Mar 08, 2005 17:31
I was thinking of doing one of those, "all you are," posts, but I'm so ennui-laden with trying to summarize myself. You just cannot wrap a person in words-that's what's so riveting and adoration-spurring about characters-they're confinable people, just as amazing and real as real people, and yet, they can be ensconced neatly into written words.
If I seem to be rambling and just off my game, that's probably because I'm up in the air. I'm still going through all of the motions of my idyllic life (when I’m honest about it, I have nothing to contest), and yet...I'm not just existing. (I wish I were.)
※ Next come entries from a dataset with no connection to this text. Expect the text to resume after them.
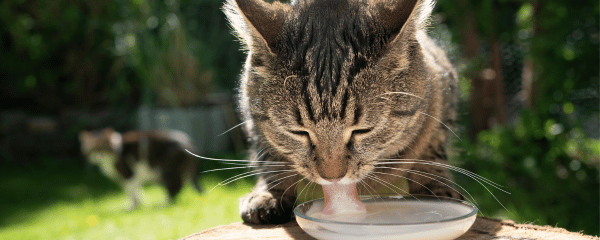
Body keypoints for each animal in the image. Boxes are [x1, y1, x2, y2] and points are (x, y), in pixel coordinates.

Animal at [225, 0, 460, 224]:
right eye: (299, 132)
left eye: (363, 130)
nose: (332, 178)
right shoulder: (252, 121)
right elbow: (271, 158)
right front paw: (269, 194)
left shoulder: (441, 91)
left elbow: (432, 151)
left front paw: (437, 188)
I’m basically ripping out the current mental interior and raiding the furniture department for suitable trappings. This will eventually be rewarding, but I'm unnerved because I'm sure I'm imparting this sporadic, annoying person right now, and I'm really not. I'm just...not stanch. By definition, I can’t be, because you can’t be stalwart in the nonexistent convictions. I mean, people are, in things they don’t believe in, but I try not to deal with that. Everything is in the air, so there's really nothing cohesive at this point. When it has all crystallized, I'm sure it will be amazing. Right now, there’s me (the me that you deal with) and there’s this (if I may utilize a film-ism-I am applying it differently) an Idea of Me. And even I do not know what it is.
But right now, I'm a bundle of nerves, and it's maddening. I greatly look forward to the day when I can summarize myself.